### Task to complete
Number the lines in all of the rows below as a single list, leaving out any blank lines.

### Material for this task
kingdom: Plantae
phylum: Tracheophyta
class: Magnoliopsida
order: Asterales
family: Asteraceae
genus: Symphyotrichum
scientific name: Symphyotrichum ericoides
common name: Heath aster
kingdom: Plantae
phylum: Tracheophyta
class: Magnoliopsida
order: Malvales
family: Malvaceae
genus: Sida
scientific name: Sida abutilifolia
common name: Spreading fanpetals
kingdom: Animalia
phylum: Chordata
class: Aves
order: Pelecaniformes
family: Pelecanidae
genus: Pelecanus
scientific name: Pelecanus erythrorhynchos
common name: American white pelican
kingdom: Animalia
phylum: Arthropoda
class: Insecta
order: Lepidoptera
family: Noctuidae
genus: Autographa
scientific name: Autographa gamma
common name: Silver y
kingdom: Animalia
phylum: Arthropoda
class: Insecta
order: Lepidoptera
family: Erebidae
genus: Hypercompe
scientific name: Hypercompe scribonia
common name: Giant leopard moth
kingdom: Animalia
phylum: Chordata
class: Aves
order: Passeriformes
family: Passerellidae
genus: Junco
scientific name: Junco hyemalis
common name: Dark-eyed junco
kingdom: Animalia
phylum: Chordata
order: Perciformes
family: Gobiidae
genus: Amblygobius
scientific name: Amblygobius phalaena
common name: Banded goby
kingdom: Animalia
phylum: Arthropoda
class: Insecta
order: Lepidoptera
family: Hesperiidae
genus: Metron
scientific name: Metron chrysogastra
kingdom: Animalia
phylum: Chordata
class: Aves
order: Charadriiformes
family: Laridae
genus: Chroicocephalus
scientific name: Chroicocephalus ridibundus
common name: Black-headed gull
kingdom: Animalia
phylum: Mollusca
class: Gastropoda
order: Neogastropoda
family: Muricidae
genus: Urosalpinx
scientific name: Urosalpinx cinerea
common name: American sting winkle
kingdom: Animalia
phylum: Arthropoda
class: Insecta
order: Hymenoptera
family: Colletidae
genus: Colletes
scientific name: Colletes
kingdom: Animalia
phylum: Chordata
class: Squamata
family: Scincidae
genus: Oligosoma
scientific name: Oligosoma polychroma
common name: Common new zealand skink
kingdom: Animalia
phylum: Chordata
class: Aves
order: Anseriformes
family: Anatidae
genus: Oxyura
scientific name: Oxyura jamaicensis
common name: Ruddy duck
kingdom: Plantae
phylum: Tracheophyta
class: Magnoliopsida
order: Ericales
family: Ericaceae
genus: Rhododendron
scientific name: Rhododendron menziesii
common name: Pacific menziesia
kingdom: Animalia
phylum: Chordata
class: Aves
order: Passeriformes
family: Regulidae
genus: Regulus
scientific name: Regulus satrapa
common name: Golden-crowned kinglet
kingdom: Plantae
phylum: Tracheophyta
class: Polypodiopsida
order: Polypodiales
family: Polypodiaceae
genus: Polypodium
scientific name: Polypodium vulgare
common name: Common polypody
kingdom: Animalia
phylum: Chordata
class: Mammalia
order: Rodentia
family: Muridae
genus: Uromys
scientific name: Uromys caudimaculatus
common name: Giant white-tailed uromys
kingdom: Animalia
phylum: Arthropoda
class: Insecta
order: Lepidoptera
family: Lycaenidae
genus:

### Task response
1. kingdom: Plantae
2. phylum: Tracheophyta
3. class: Magnoliopsida
4. order: Asterales
5. family: Asteraceae
6. genus: Symphyotrichum
7. scientific name: Symphyotrichum ericoides
8. common name: Heath aster
9. kingdom: Plantae
10. phylum: Tracheophyta
11. class: Magnoliopsida
12. order: Malvales
13. family: Malvaceae
14. genus: Sida
15. scientific name: Sida abutilifolia
16. common name: Spreading fanpetals
17. kingdom: Animalia
18. phylum: Chordata
19. class: Aves
20. order: Pelecaniformes
21. family: Pelecanidae
22. genus: Pelecanus
23. scientific name: Pelecanus erythrorhynchos
24. common name: American white pelican
25. kingdom: Animalia
26. phylum: Arthropoda
27. class: Insecta
28. order: Lepidoptera
29. family: Noctuidae
30. genus: Autographa
31. scientific name: Autographa gamma
32. common name: Silver y
33. kingdom: Animalia
34. phylum: Arthropoda
35. class: Insecta
36. order: Lepidoptera
37. family: Erebidae
38. genus: Hypercompe
39. scientific name: Hypercompe scribonia
40. common name: Giant leopard moth
41. kingdom: Animalia
42. phylum: Chordata
43. class: Aves
44. order: Passeriformes
45. family: Passerellidae
46. genus: Junco
47. scientific name: Junco hyemalis
48. common name: Dark-eyed junco
49. kingdom: Animalia
50. phylum: Chordata
51. order: Perciformes
52. family: Gobiidae
53. genus: Amblygobius
54. scientific name: Amblygobius phalaena
55. common name: Banded goby
56. kingdom: Animalia
57. phylum: Arthropoda
58. class: Insecta
59. order: Lepidoptera
60. family: Hesperiidae
61. genus: Metron
62. scientific name: Metron chrysogastra
63. kingdom: Animalia
64. phylum: Chordata
65. class: Aves
66. order: Charadriiformes
67. family: Laridae
68. genus: Chroicocephalus
69. scientific name: Chroicocephalus ridibundus
70. common name: Black-headed gull
71. kingdom: Animalia
72. phylum: Mollusca
73. class: Gastropoda
74. order: Neogastropoda
75. family: Muricidae
76. genus: Urosalpinx
77. scientific name: Urosalpinx cinerea
78. common name: American sting winkle
79. kingdom: Animalia
80. phylum: Arthropoda
81. class: Insecta
82. order: Hymenoptera
83. family: Colletidae
84. genus: Colletes
85. scientific name: Colletes
86. kingdom: Animalia
87. phylum: Chordata
88. class: Squamata
89. family: Scincidae
90. genus: Oligosoma
91. scientific name: Oligosoma polychroma
92. common name: Common new zealand skink
93. kingdom: Animalia
94. phylum: Chordata
95. class: Aves
96. order: Anseriformes
97. family: Anatidae
98. genus: Oxyura
99. scientific name: Oxyura jamaicensis
100. common name: Ruddy duck
101. kingdom: Plantae
102. phylum: Tracheophyta
103. class: Magnoliopsida
104. order: Ericales
105. family: Ericaceae
106. genus: Rhododendron
107. scientific name: Rhododendron menziesii
108. common name: Pacific menziesia
109. kingdom: Animalia
110. phylum: Chordata
111. class: Aves
112. order: Passeriformes
113. family: Regulidae
114. genus: Regulus
115. scientific name: Regulus satrapa
116. common name: Golden-crowned kinglet
117. kingdom: Plantae
118. phylum: Tracheophyta
119. class: Polypodiopsida
120. order: Polypodiales
121. family: Polypodiaceae
122. genus: Polypodium
123. scientific name: Polypodium vulgare
124. common name: Common polypody
125. kingdom: Animalia
126. phylum: Chordata
127. class: Mammalia
128. order: Rodentia
129. family: Muridae
130. genus: Uromys
131. scientific name: Uromys caudimaculatus
132. common name: Giant white-tailed uromys
133. kingdom: Animalia
134. phylum: Arthropoda
135. class: Insecta
136. order: Lepidoptera
137. family: Lycaenidae
138. genus:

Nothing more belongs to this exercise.